___ MATERIAL PROVIDED

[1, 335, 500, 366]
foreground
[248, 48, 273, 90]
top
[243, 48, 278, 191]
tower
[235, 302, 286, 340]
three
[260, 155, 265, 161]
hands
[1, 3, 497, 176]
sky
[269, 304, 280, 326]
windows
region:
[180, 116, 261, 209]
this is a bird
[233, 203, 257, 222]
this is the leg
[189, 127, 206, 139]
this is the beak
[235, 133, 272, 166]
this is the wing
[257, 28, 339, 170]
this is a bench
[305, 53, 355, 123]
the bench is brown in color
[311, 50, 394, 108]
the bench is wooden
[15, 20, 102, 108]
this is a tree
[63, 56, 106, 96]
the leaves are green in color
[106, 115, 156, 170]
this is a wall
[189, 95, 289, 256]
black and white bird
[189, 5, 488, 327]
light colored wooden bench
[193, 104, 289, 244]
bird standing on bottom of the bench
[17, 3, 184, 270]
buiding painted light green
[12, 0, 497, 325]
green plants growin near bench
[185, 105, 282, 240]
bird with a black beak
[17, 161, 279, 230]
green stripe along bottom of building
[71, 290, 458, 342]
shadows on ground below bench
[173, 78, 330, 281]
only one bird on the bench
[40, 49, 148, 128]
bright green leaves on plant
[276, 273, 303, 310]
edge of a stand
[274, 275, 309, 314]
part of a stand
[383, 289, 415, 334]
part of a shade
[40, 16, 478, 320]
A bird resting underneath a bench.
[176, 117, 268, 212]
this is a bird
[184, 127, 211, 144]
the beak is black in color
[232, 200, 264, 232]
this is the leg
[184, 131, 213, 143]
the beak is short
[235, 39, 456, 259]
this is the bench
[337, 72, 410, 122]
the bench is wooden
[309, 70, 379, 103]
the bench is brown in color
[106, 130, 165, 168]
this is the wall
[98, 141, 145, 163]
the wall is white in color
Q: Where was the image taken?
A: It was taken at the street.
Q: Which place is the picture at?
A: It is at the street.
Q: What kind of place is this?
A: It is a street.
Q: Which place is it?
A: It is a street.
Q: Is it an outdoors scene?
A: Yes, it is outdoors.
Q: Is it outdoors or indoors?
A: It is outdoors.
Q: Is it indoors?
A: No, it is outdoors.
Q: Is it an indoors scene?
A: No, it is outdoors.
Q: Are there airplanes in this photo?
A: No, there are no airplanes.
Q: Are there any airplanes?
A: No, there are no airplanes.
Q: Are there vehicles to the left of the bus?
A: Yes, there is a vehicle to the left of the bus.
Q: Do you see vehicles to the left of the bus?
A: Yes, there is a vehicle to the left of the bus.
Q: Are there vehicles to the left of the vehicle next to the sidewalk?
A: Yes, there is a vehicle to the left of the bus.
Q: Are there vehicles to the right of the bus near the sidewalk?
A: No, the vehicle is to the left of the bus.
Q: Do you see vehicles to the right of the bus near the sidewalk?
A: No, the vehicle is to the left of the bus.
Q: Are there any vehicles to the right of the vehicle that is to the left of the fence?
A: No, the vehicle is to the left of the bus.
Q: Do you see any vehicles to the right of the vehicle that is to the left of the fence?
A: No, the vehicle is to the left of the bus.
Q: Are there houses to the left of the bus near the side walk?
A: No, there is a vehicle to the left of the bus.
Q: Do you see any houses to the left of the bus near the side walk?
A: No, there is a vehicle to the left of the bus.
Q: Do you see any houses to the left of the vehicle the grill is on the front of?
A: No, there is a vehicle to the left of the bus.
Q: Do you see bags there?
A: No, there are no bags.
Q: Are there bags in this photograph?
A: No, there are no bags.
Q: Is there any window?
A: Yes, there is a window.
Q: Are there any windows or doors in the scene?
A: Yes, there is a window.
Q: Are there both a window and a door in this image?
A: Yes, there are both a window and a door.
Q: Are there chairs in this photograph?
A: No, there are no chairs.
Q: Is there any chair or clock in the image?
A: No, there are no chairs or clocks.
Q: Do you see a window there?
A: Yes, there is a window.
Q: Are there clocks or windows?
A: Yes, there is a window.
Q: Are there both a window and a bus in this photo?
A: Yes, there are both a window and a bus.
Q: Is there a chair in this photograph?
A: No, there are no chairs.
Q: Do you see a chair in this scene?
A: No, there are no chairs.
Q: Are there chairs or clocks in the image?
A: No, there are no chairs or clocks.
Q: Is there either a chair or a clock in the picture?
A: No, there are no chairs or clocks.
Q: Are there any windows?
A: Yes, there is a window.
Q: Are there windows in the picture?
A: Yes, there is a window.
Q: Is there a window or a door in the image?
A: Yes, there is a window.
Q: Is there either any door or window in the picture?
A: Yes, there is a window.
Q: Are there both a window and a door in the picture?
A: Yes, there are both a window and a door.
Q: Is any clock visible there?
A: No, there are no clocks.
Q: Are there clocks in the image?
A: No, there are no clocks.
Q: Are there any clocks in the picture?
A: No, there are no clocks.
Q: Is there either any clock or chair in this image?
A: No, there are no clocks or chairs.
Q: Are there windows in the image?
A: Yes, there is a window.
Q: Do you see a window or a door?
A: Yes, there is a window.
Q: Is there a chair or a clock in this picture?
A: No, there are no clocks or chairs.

______

▶ _EXERCISE OBJECTIVE_:
Print only the lines running from the one with "Q: Are there any windows?" to the final line of the data above, each exactly as it appears.

▶ _ANSWER SECTION_:
Q: Are there any windows?
A: Yes, there is a window.
Q: Are there windows in the picture?
A: Yes, there is a window.
Q: Is there a window or a door in the image?
A: Yes, there is a window.
Q: Is there either any door or window in the picture?
A: Yes, there is a window.
Q: Are there both a window and a door in the picture?
A: Yes, there are both a window and a door.
Q: Is any clock visible there?
A: No, there are no clocks.
Q: Are there clocks in the image?
A: No, there are no clocks.
Q: Are there any clocks in the picture?
A: No, there are no clocks.
Q: Is there either any clock or chair in this image?
A: No, there are no clocks or chairs.
Q: Are there windows in the image?
A: Yes, there is a window.
Q: Do you see a window or a door?
A: Yes, there is a window.
Q: Is there a chair or a clock in this picture?
A: No, there are no clocks or chairs.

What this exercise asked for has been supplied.